Thursday, December 31, 2009

Classic Review: The Seventh Seal (10/10)


           Ingmar Bergman gave us an incredible film here.   A knight goes wit to wit against death in a game of chess to buy himself more life.  The movie takes a very philosophic bend, and takes us through the thoughts that every human has thought since nigh on the beginning of mankind.  Is there a God?  Why can I not perceive him with any of my senses?  Yet, why can I not rid myself of the thought of God?  No point in this film can be looked at with a glance; every scene is a deep well of meaning, and every character meant to show us a different way humanity deals with the inevitability of death.  There isn’t a moment to miss.         
               
Set in medieval Europe, we are confronted with a world obsessed with the end.  Religion is at its peak of making noise; the plague travels the land and leaves nothing but death, boils, and terror.  Amid this horror, a knight returns from the crusades convinced that the ten years he spent there at war were worthless, and left with no faith in God.  Death comes knocking, but the knight cleverly challenges him to the ultimate game of wits, chess, since he had heard in ballads in tales that Death plays.  During a reprieve in the game, Death gives the knight a chance to do one last deed on earth to search for meaning. 
               
During this search for meaning, the good knight meets many people, sees the death the plague has caused, and we are generally given an intense view of how people handle life.  From love of family, to lust for the opposite sex, to an empty marriage, to a thief just trying to keep his mouth filled with bread and beer.  All the time Death is looming over him and everyone he meets, with all their lives hinging on that chess game.  We see the knight revel in his contest with the ultimate opponent, and we see him despair when there are no alternatives left.  We see a witch who wishes she could see the devil so badly that she potently imagines him, and is in fact disappointed when the knight cannot also see the devil in her. 
               
                There’s more than enough examining I could do of this film.  Every scene is worth examining, there’s no doubt about that.  But the main thing to take away is that the movie shows the sadness and absurdity of life, and the different ways humans deal with it.  We are shown lust, love, comedy, despair, and reason.  In the end, all of these techniques fail and everyone dies. There’s no escape from it.  So what is there to do?  We need look no further than the one set of people that survive.  The happy family with a child.  They’ve escaped the horrors of both life and death, jealousy and lust.  So, rather than sink into despair over our inescapable demise, the movie shows that happiness can be found amongst ourselves, and that other people are where we can find joy.  And in the end, there’s nothing wrong with joy. 

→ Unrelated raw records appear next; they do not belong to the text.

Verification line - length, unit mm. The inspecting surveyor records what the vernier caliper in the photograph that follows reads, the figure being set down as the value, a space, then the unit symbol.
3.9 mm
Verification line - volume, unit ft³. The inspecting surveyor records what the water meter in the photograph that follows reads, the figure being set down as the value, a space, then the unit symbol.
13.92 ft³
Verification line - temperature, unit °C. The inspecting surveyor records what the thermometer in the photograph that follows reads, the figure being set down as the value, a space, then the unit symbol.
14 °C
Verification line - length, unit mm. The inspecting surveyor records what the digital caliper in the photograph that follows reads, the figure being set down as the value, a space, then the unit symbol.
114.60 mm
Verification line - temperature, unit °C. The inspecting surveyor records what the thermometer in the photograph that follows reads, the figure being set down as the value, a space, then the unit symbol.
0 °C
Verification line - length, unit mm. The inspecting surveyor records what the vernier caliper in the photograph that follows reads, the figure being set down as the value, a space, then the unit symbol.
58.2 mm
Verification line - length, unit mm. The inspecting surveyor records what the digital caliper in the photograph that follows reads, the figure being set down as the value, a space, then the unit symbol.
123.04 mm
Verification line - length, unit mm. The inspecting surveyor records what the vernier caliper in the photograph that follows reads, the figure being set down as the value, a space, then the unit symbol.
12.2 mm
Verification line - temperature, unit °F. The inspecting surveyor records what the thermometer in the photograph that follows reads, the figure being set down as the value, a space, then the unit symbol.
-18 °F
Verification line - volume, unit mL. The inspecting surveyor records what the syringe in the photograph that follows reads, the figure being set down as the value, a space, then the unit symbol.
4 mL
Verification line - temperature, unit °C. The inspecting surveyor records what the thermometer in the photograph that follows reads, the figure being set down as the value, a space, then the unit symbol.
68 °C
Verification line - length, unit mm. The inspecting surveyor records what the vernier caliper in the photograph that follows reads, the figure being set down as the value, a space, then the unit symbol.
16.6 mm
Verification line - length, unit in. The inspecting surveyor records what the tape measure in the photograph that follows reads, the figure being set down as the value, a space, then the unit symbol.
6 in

                The film is shot brilliantly.  The characters are always framed to show off exactly the way they’re supposed to feel to us, looked down upon or looked up at. The technology is very limiting in most aspects of film making we think of, even when compared to other old classics this movie feels a bit more primitive.  However, it’s never distracting from what we’re being presented with, and even gives it a more respectable feel, as though the film were coming straight from the Middle Ages that are being shown to us.  The sound track is a little bit distracting at times, as it tries to give an intense pacing that the film doesn’t really allow for.  Still though, none of this detracts at all from the quality of the writing that so brilliantly displays the human condition to us, which is exactly the goal of this film and it accomplishes it perfectly.

                I feel a bit bad giving out two perfect scores when I’ve only written 3 reviews thusfar, but what really lies at fault here is that I decided to see good movies. There’s nothing else to do with Ingmar Bergman’s masterpiece than to give it a perfect score.  The lack of technology cannot take any points away from it, and the story is both gripping, entertaining, and more meaningful than I care to talk about at any more length.  This is a movie you must see, take an hour and a half to sit and consider your own life, because as Socrates said, the unexamined life is not worth living, and this movie forces you to consider your life and how you handle its end.  Even the simple painter in the film knew this was important, and you would be completely remiss in not seeing this complete 10/10 classic.